== Selected passage ==
===

OK, I'll refine that. Thanks.

> > > > +
> > > >    static void cmdq_sw_ddr_enable(struct cmdq *cmdq, bool
> > > > enable)
> > > >    {
> > > >        WARN_ON(clk_bulk_enable(cmdq->pdata->gce_num, cmdq-
> > > > >clocks));
> > > > @@ -112,6 +136,30 @@ u8 cmdq_get_shift_pa(struct mbox_chan
> > > > *chan)
> > > >    }
> > > >    EXPORT_SYMBOL(cmdq_get_shift_pa);
> > > > 
> > > > +dma_addr_t cmdq_get_offset_pa(struct mbox_chan *chan)
> > > > +{
> > > > +     struct cmdq *cmdq = container_of(chan->mbox, struct cmdq,
> > > > mbox);
> > > > +
> > > > +     return cmdq->pdata->mminfra_offset;
> > > > +}
> > > > +EXPORT_SYMBOL(cmdq_get_offset_pa);
> > > 
> > > I think I remember this get_offset_pa from the old times, then CK
> > > removed it (and I
> > > was really happy about that disappearing), or am I confusing this
> > > with something
> > > else?

===

== Raw records ==
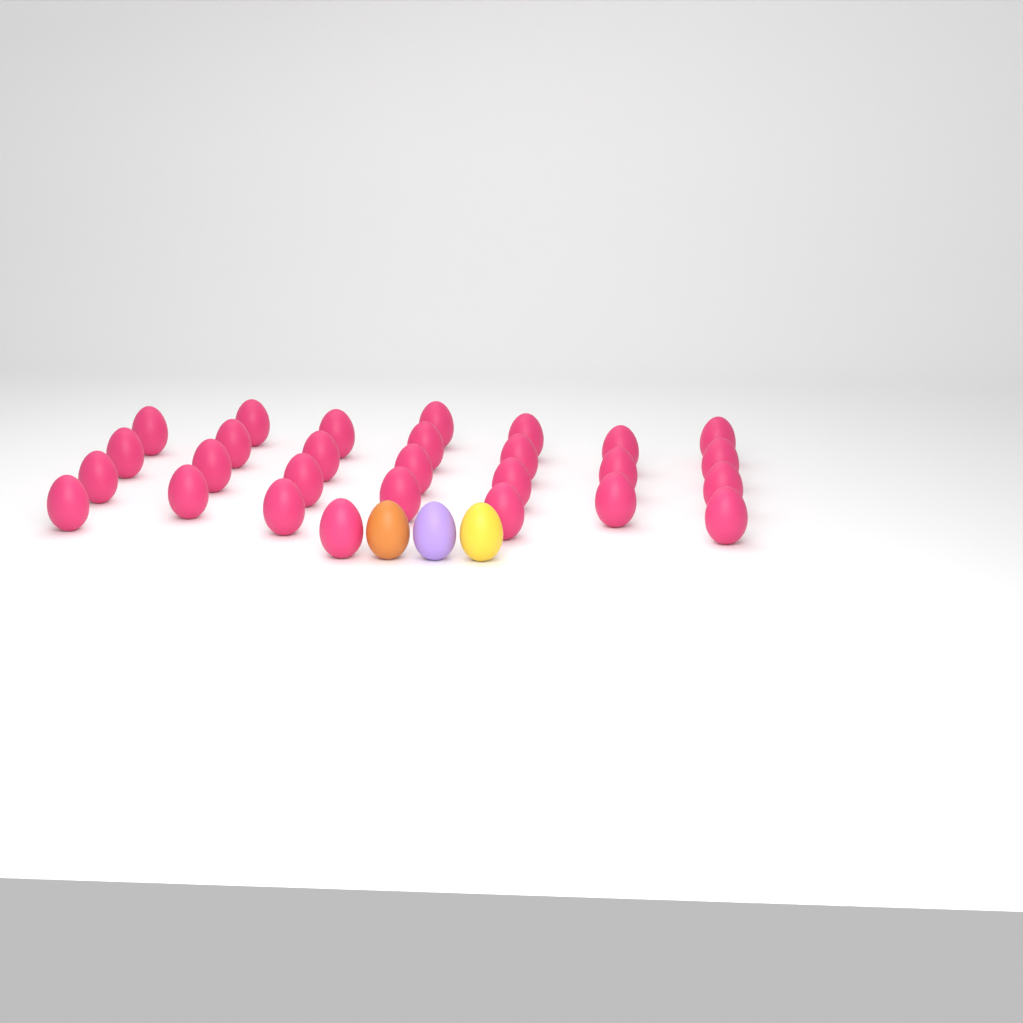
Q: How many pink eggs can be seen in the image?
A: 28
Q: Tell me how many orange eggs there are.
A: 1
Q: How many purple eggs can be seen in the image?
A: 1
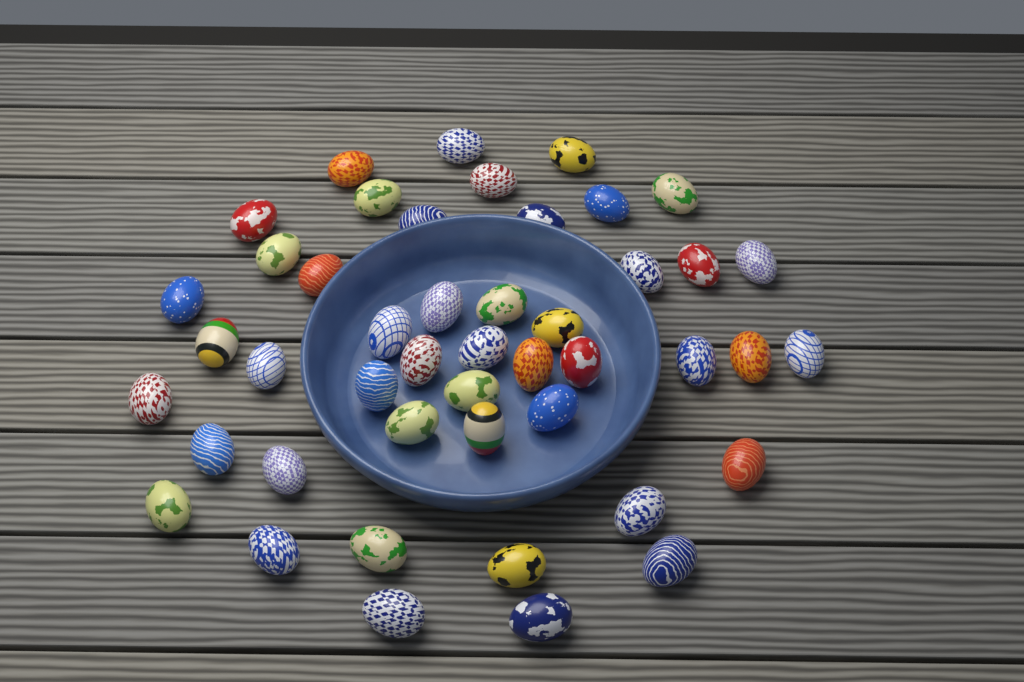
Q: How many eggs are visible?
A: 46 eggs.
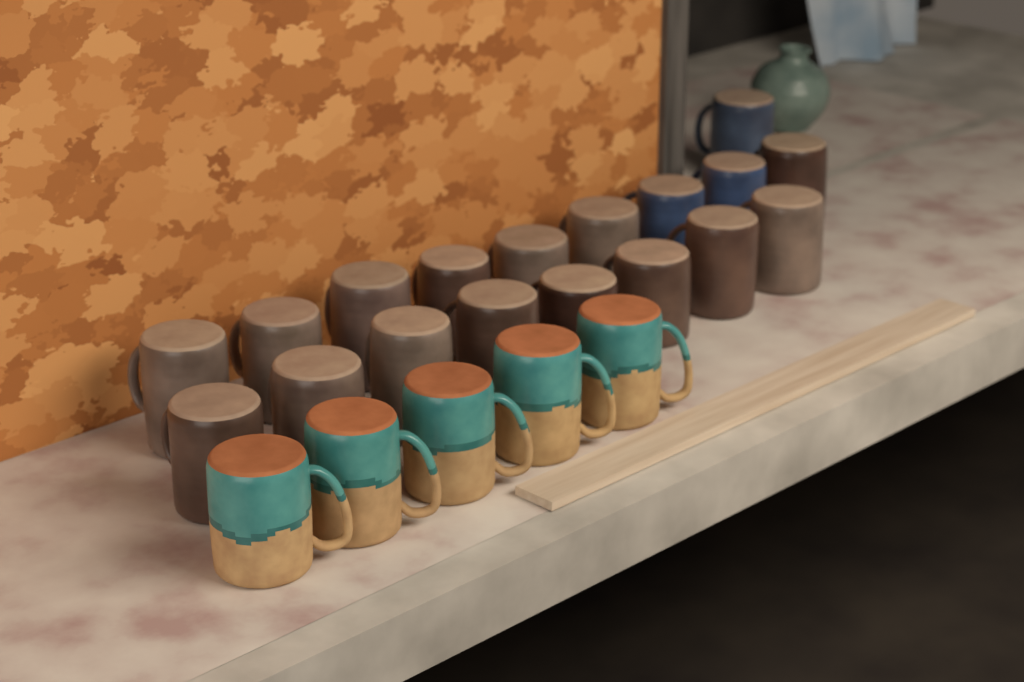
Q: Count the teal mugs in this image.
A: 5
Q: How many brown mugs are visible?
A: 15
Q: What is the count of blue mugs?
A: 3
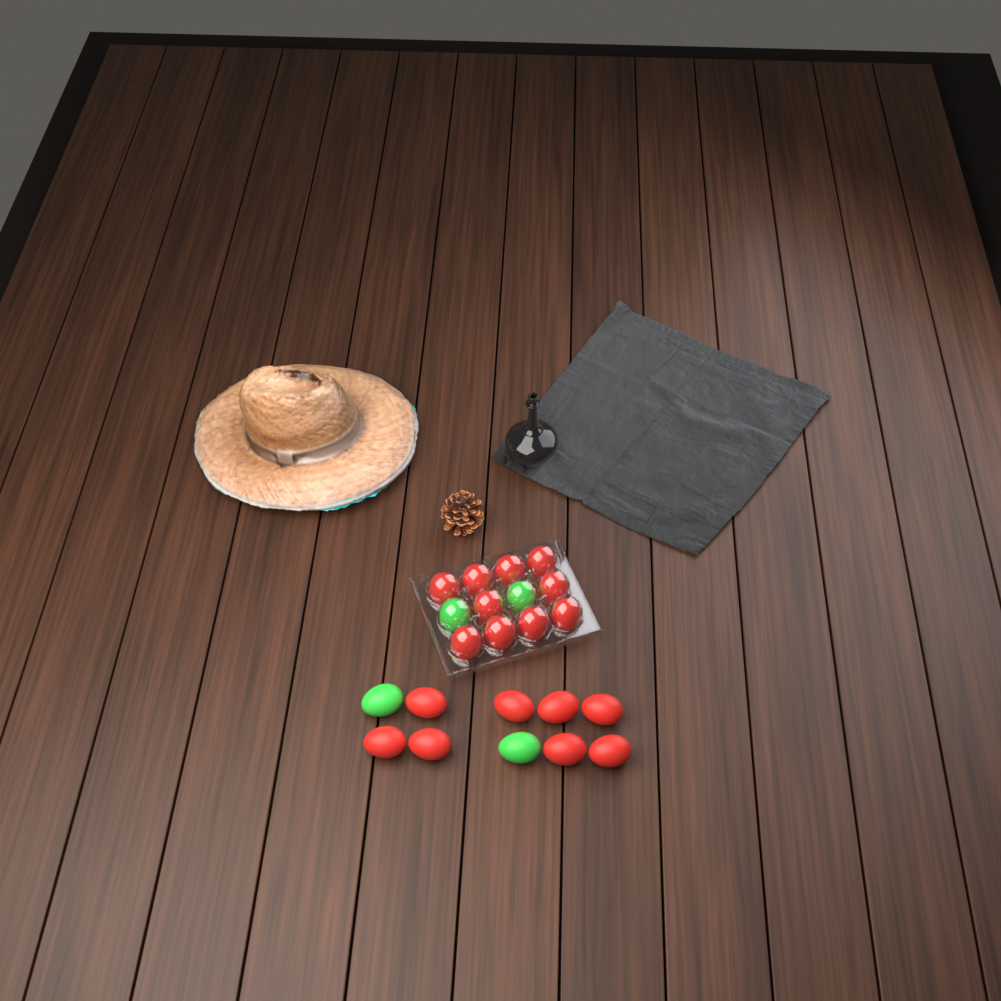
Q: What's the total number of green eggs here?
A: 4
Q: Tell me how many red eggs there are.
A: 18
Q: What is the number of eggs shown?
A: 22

===

== Work to do ==
**A)** Check each statement against the cmdq patch discussion and mark it yes or no, quoting the exact words of the cmdq patch discussion that settle it. (i) The new function cmdq_get_offset_pa returns the mminfra_offset value from the platform data. (ii) The new function cmdq_get_offset_pa is exported with EXPORT_SYMBOL. (iii) The reviewer says they were sorry to see get_offset_pa removed in the past.
**B)** Take the cmdq patch discussion further, starting right after its last sentence.

== Task-by-task outputs ==
**A)**
(i) Yes: "return cmdq->pdata->mminfra_offset;"
(ii) Yes: "EXPORT_SYMBOL(cmdq_get_offset_pa);"
(iii) No: "was really happy about that disappearing"

**B)**
> > > 
> > > (of course, this wasn't used for mminfra, but for something
> > > else!)
> > > 
> > 
> > I can't find any remove history in mtk-cmdq-mailbox.c.
> > 
> > Maybe you mean the patch in this series?
> > https://lore.kernel.org/all/171213938049.123698.15573779837703602591.b4-ty@xxxxxxxxxxxxx/
> > 
> 
> Uhm, I think I may have confused something here, but yes I was
> remembering the
> patch series that you pointed out, definitely.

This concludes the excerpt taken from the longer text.